La valeur de la nature pour l'économie mondiale est importante et complexe, les fonctions des écosystèmes tels que la pollinisation, la capture du carbone, la purification de l'eau, l'approvisionnement en ressources et la régulation du climat étant estimés à des milliers de milliards de dollars par an. Selon un rapport du WEF, plus de la moitié du PIB mondial (environ 44 milliards de dollars) dépend modérément ou fortement de la nature.

Malgré cela, la nature a été oubliée de l'économie, comme le souligne le rapport Dasgupta sur l'économie de la biodiversité , qui révèle que les industries fondées sur la nature telles que l'agriculture régénératrice, la pêche, la sylviculture, la conservation et l'écotourisme contribuent de manière significative à l'économie dans le monde entier.
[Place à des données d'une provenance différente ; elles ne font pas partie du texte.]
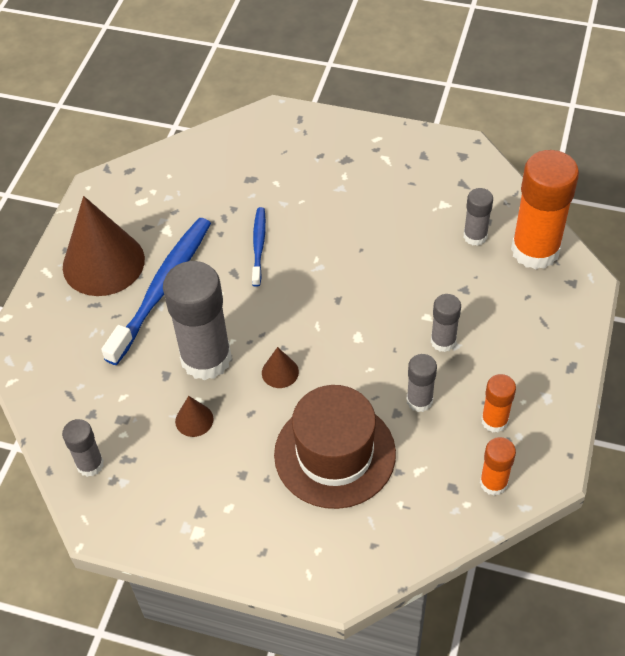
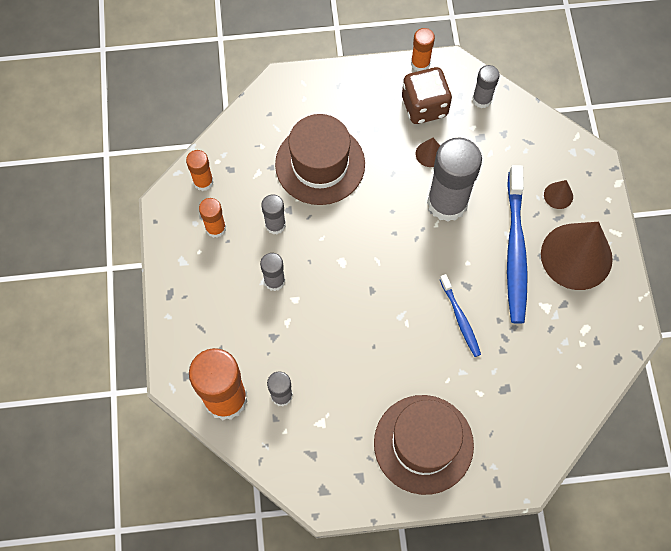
camera: 155 degrees right, 15 degrees up
brown cone [262,347,299,388] -> brown cone moved to [544,180,573,209]
none -> brown hat [374,395,474,495]
none -> brown dice [402,67,452,124]
none -> orange glue stick [411,28,435,71]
La biodiversité joue un rôle crucial dans les produits pharmaceutiques, la biotechnologie et les ressources génétiques, offrant des avantages économiques potentiels grâce à l'innovation et aux découvertes scientifiques. De même, la restauration et l'entretien des infrastructures écologiques telles que les mangroves, les zones humides, les bassins hydrologiques, les forêts primaires, les estuaires et les rivières continuent à garantir d'importantes fonctions des écosystèmes telles que la prévention des incendies, la protection contre les tempêtes et la filtration de l’eau.
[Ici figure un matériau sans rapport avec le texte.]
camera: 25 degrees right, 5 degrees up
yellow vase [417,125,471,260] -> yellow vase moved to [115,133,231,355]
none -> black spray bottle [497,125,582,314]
Ce qui est mesuré peut être géré et valorisé

Au cours des deux dernières décennies, les technologies d'observation ont considérablement évolué, révolutionnant notre compréhension de l'état global des écosystèmes et de la biodiversité. Les progrès de l'imagerie satellitaire, de la télédétection, des drones LiDAR, de l'échantillonnage de l'ADN électronique, de l'intégration de l'IA, de la surveillance acoustique et de la croissance des réseaux de science citoyenne permettent aujourd'hui d'avoir une perspective plus large du bon fonctionnement des écosystèmes.
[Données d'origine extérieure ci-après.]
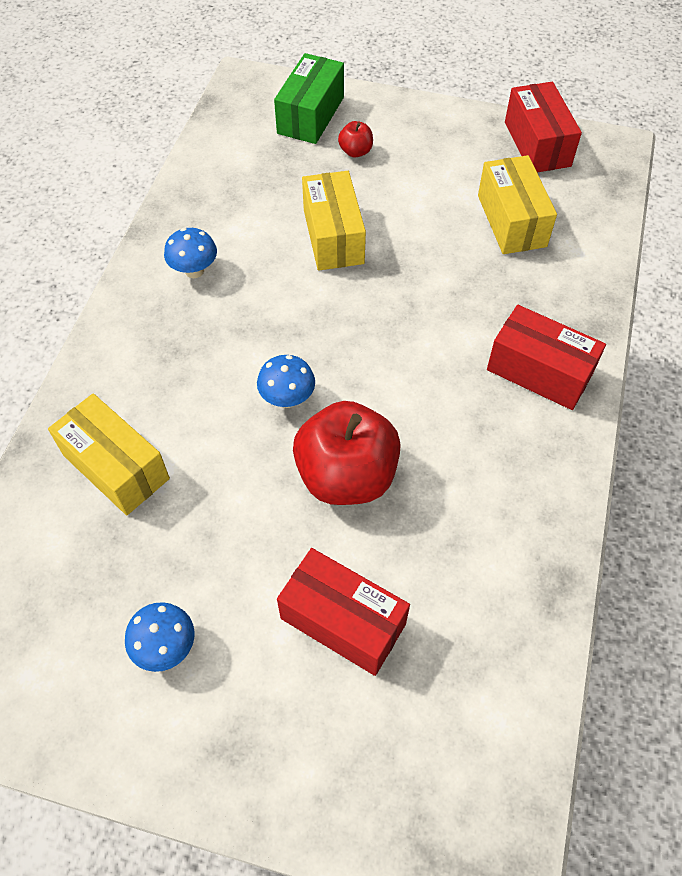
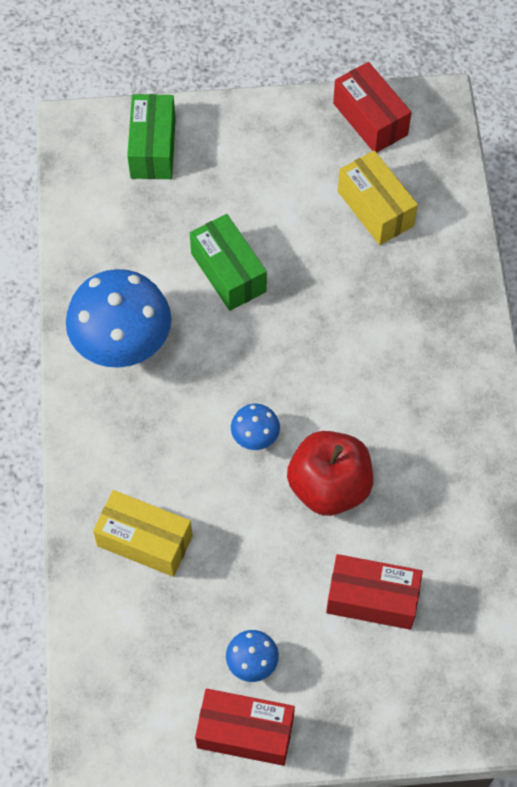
camera: 20 degrees left, 5 degrees up
blue mushroom [164,228,217,278] -> blue mushroom [66,269,171,368], size x2.17
yellow box [302,171,366,271] -> green box [190,214,267,311]
red apple [338,121,373,158] -> none
red box [487,305,606,410] -> red box moved to [195,689,295,766]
Les progrès réalisés en matière de précision et d'accessibilité des mesures permettent de quantifier les services rendus par les écosystèmes, de manière à soutenir les efforts croissants visant à reconnaître les actifs écologiques dans les bilans.

Les acteurs de la conservation et de la restauration disposent désormais d'une politique de soutien, d'un cadre normatif, de capitaux engagés, de nouvelles technologies digitales de suivi et d'évaluation, d'instruments financiers innovants et d'un marché en pleine expansion pour les crédits biodiversité et carbone. Malgré les informations en une des journaux, un optimisme prudent est de mise dans le monde du financement de la nature.